Overcoming Multidrug-Resistant MRSA Using Conventional Aminoglycoside Antibiotics

Global multidrug-resistant (MDR) bacteria are spreading rapidly and causing a great threat to human health due to the abuse of antibiotics. Determining how to resensitize MDR bacteria to conventional inefficient antibiotics is of extreme urgency. Here, a low-temperature photothermal treatment (PTT, 45 degrees C) is utilized with red phosphorus nanoparticles to resensitize methicillin-resistant Staphylococcus aureus (MRSA) to conventional aminoglycoside antibiotics. The antibacterial mechanism is studied by the proteomic technique and molecular dynamics (MD) simulation, which proves that the aminoglycoside antibiotics against MRSA can be selectively potentiated by low-temperature PTT. The catalytic activity of 2-aminoglycoside phosphotransferase (APH (2 ''))-a modifying enzyme-is demonstrated to be obviously inhibited via detecting the consumption of adenosine triphosphate (ATP) in the catalytic reaction.
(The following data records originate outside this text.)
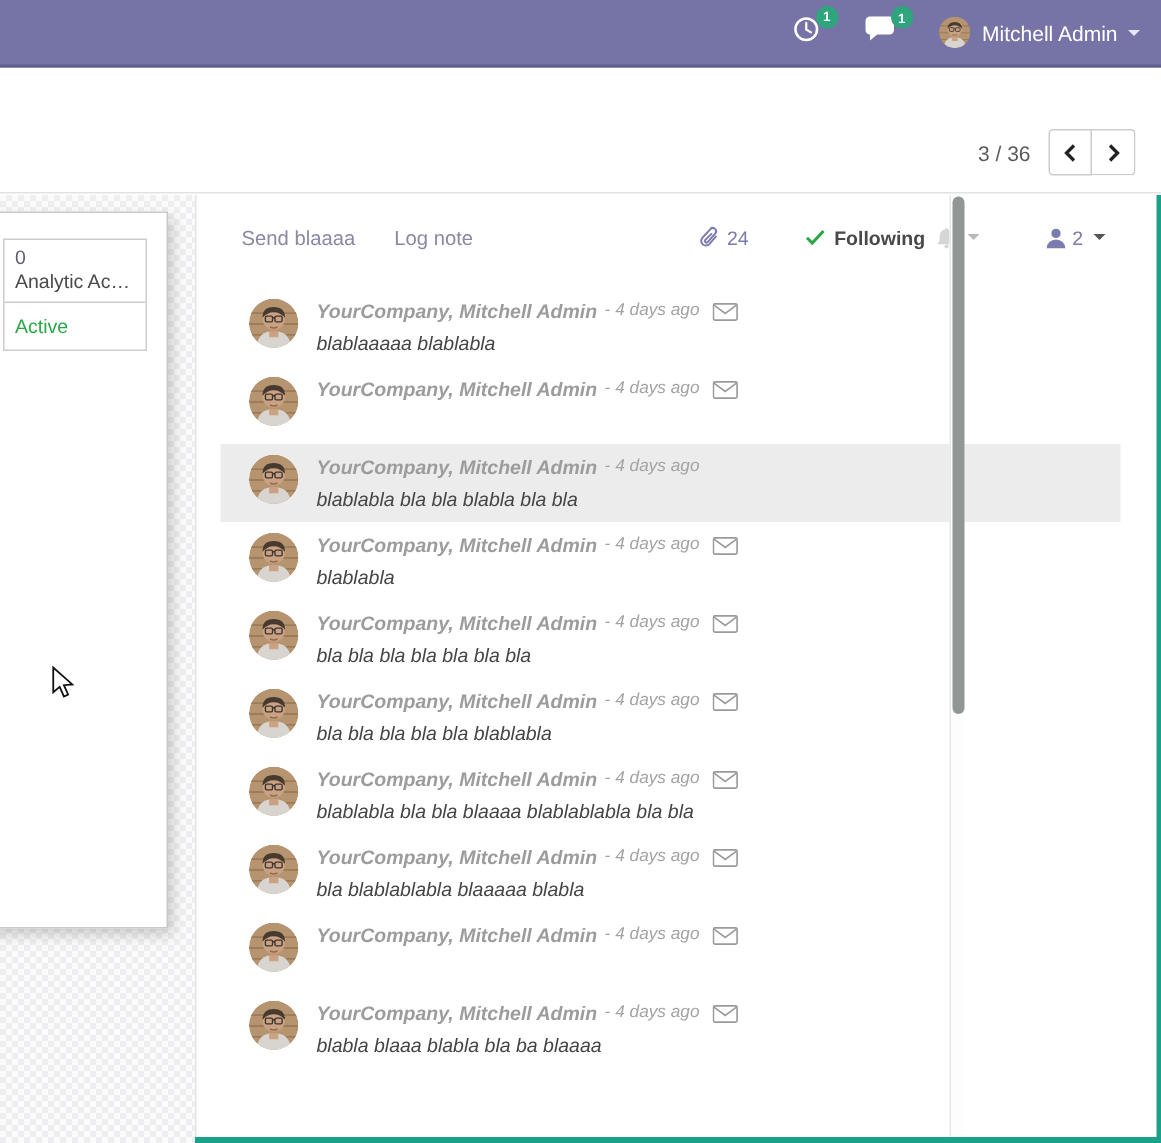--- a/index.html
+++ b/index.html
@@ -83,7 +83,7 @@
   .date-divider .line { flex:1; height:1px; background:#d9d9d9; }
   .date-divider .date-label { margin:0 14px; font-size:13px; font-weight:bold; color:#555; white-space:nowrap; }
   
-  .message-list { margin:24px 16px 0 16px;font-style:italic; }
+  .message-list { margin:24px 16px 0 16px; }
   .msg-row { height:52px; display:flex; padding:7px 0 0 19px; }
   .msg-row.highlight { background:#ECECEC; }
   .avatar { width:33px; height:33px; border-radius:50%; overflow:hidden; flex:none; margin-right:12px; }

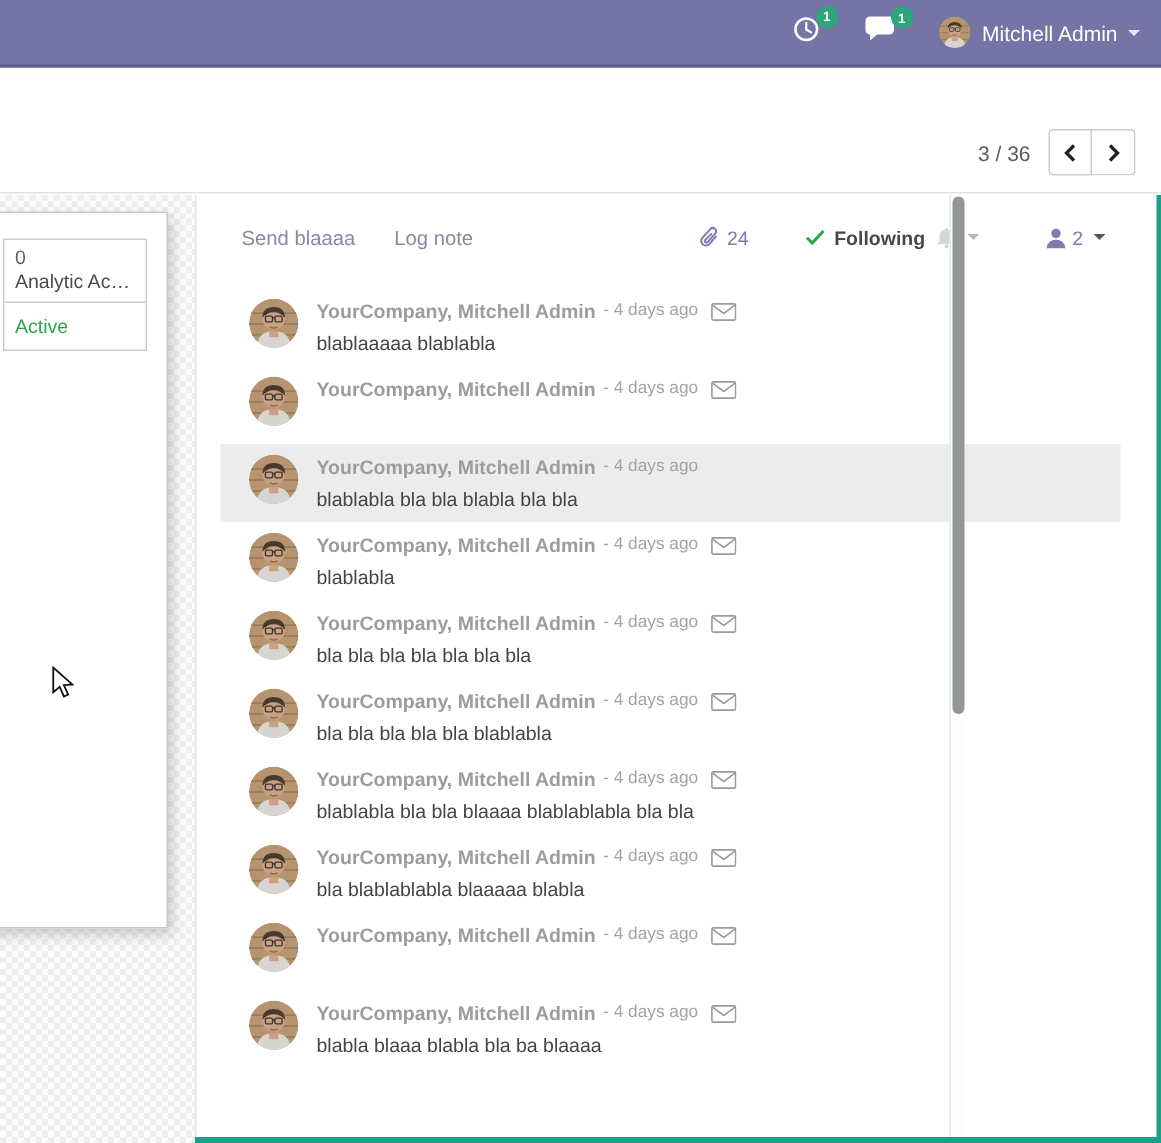--- a/index.html
+++ b/index.html
@@ -469,7 +469,6 @@
                 </svg>
         </span>
       </div>
-      <div class="msg-body">blablabla bla bla blaaaa blablablabla bla bla</div>
     </div>
   </div>
         <div class="msg-row">

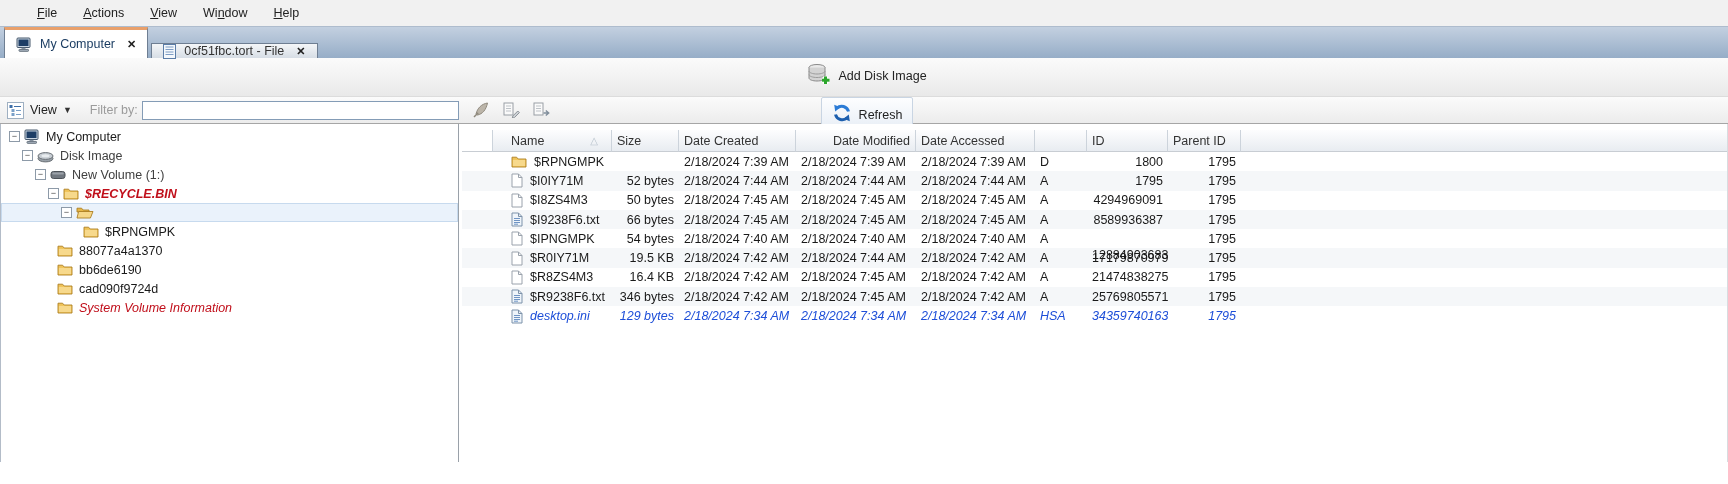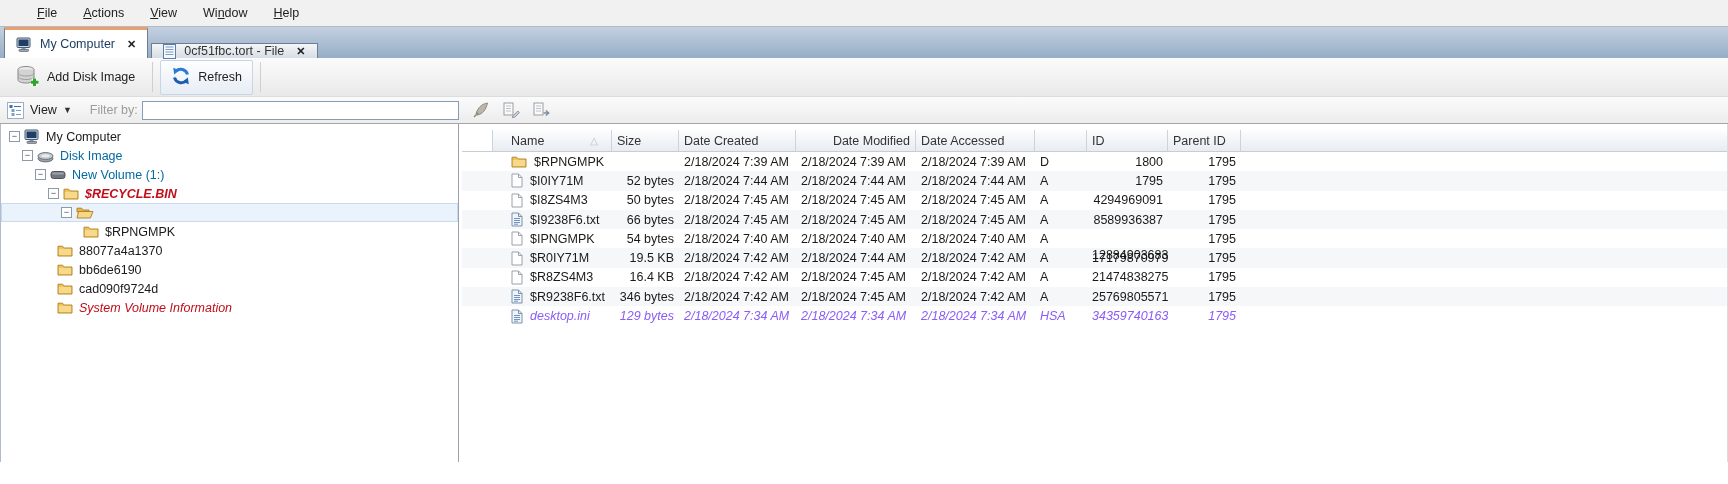--- a/index.html
+++ b/index.html
@@ -40,7 +40,7 @@
   
   .toolbar {
     height:39px; display:flex; align-items:center; padding-left:6px; gap:2px;
-    background:linear-gradient(#fbfbfb,#e9e9e9); border-bottom:1px solid #dcdcdc;
+    background:linear-gradient(#fbfbfb,#e9e9e9); border-bottom:1px solid #dcdcdc;flex-direction:column;
   }
   .tbtn { display:flex; align-items:center; gap:7px; padding:5px 10px; color:#222; }
   .tbtn.highlighted { background:linear-gradient(#fdfeff,#e7edf5); border:1px solid #c9d5e3; border-radius:2px; }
It is also found that the active site of aspartic acid (ASP) residues in APH (2 '') is thermally unstable from the results of molecular dynamics simulation. Its catalytic ability is inhibited by preventing the deprotonating procedure for the target -OH of gentamycin. The combined therapy also exhibits great biocompatibility and successfully treats MRSA infections in vivo. This low-temperature PTT strategy has the potential to be an exogenous-modifying enzyme inhibitor for the treatment of MDR bacterial infection.